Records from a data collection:

------------------------------------

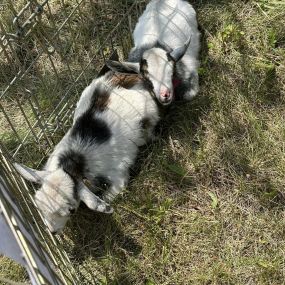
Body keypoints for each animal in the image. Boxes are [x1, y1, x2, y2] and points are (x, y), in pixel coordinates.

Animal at [13, 70, 160, 233]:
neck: (72, 162)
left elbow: (114, 190)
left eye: (71, 210)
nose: (53, 231)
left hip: (151, 112)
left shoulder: (117, 172)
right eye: (39, 206)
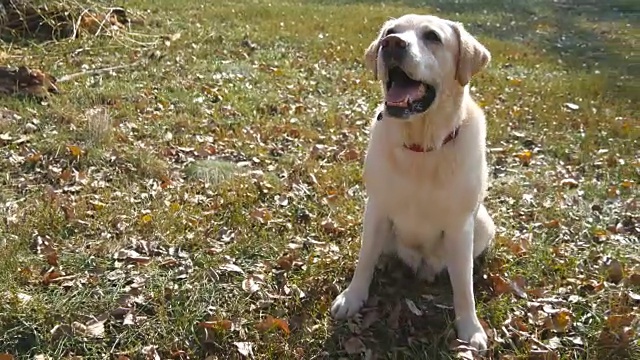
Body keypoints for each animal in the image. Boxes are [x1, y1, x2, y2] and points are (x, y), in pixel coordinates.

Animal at [330, 14, 496, 352]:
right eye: (391, 32)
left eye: (432, 36)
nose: (391, 44)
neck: (421, 146)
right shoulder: (377, 208)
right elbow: (364, 258)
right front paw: (353, 297)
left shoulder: (460, 226)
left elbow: (464, 285)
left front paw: (470, 326)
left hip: (483, 222)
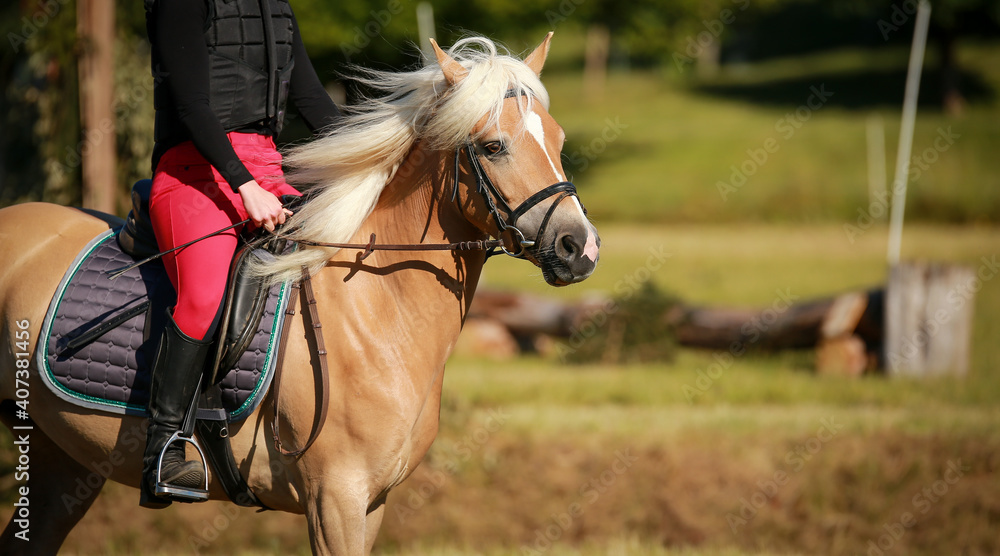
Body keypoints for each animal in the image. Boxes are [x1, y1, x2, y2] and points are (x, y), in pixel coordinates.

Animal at [0, 34, 599, 555]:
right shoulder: (335, 499)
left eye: (558, 140)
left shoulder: (371, 504)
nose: (580, 247)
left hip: (60, 460)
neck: (377, 310)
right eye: (493, 147)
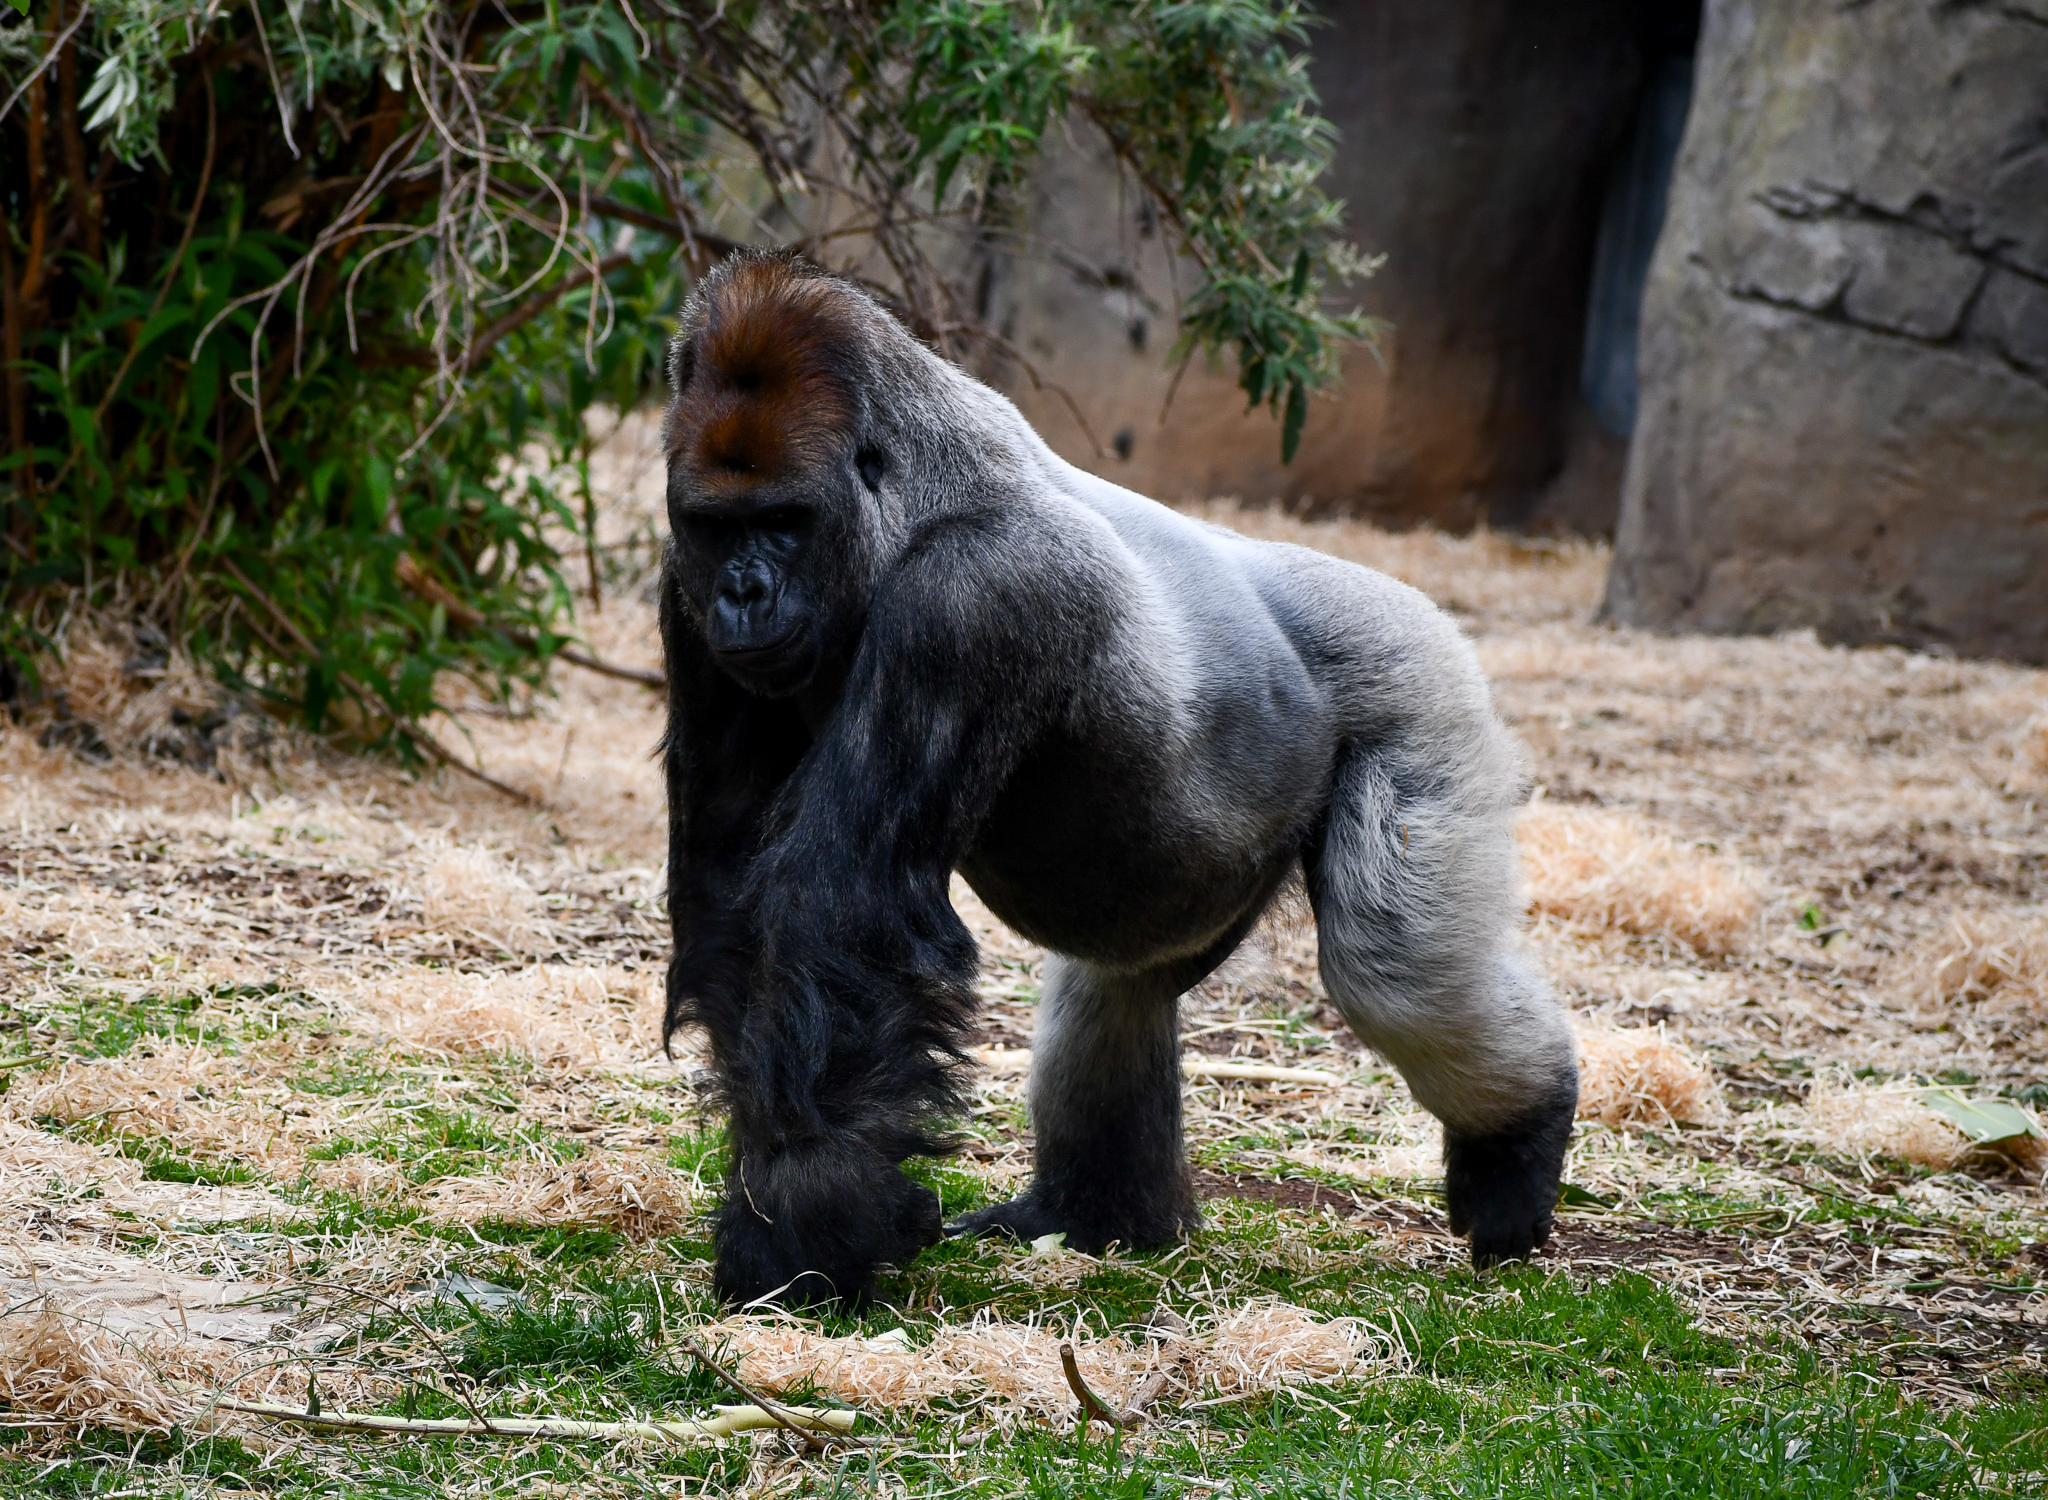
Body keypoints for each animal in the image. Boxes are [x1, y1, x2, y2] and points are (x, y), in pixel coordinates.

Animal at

------------------------------------

__Required action__:
Look through the entries, and return every line that the word "right" appears in.

__Result of this exercise__:
right eye: (39, 206)
right eye: (391, 32)
right shoulder: (377, 208)
right elbow: (364, 258)
right front paw: (353, 297)
right shoulder: (335, 499)
right eye: (493, 147)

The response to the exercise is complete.